**Data items:**
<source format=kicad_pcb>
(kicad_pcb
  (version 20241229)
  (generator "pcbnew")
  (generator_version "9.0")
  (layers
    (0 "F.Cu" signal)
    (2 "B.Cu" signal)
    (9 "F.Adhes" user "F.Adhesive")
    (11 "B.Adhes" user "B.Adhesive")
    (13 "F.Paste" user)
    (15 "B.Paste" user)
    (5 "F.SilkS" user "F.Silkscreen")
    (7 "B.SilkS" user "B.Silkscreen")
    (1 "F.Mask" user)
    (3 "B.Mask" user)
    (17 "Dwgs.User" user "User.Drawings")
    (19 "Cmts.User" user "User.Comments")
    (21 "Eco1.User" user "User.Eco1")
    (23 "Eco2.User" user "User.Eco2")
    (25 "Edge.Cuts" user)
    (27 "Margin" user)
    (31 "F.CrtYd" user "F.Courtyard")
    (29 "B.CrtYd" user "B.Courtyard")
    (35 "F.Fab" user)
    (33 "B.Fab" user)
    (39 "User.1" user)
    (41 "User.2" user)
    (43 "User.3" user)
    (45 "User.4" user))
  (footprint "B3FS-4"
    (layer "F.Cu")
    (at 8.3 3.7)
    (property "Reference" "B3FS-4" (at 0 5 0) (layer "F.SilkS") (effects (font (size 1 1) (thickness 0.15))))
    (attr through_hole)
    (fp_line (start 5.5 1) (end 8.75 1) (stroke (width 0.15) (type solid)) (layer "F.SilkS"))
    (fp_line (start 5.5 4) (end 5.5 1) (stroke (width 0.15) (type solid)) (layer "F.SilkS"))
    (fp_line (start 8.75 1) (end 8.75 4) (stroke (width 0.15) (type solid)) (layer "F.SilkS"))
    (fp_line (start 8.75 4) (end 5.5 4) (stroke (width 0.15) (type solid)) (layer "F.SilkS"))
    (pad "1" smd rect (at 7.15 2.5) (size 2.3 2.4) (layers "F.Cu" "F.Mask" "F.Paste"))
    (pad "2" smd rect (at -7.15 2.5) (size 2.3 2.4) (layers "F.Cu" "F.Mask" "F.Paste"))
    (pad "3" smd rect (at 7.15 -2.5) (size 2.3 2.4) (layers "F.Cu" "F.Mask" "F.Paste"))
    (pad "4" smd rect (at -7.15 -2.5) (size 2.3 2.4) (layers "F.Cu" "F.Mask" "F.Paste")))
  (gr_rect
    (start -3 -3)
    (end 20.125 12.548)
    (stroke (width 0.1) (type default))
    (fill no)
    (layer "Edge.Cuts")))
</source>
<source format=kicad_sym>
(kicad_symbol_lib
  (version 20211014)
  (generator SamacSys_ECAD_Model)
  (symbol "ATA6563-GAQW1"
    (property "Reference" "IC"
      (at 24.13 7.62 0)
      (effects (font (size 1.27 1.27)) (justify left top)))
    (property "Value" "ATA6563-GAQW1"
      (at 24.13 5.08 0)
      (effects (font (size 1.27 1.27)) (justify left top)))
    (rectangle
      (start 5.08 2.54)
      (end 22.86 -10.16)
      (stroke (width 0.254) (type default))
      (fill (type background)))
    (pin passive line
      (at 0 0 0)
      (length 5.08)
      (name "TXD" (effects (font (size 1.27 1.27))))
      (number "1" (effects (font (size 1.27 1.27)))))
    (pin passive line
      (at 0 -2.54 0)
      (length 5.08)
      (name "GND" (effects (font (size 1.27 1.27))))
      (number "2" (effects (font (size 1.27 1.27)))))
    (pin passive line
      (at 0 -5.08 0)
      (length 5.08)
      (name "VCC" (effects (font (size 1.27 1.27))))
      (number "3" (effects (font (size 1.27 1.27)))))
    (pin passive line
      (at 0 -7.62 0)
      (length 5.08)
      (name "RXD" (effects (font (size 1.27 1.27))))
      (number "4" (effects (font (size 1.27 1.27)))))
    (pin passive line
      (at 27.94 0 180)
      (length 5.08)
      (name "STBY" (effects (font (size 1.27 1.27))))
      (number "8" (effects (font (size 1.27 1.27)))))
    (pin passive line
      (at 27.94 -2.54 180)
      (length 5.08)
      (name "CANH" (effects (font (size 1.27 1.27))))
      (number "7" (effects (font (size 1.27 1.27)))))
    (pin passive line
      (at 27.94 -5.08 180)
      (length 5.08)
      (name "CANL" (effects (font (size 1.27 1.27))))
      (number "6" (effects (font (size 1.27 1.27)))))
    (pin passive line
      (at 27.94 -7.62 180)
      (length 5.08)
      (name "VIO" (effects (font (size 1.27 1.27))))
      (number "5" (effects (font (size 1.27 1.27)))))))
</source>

**What the task asks:** Find the lines in the records that contain the word "Courtyard", then copy every one of them.

**Response:**
    (31 "F.CrtYd" user "F.Courtyard")
    (29 "B.CrtYd" user "B.Courtyard")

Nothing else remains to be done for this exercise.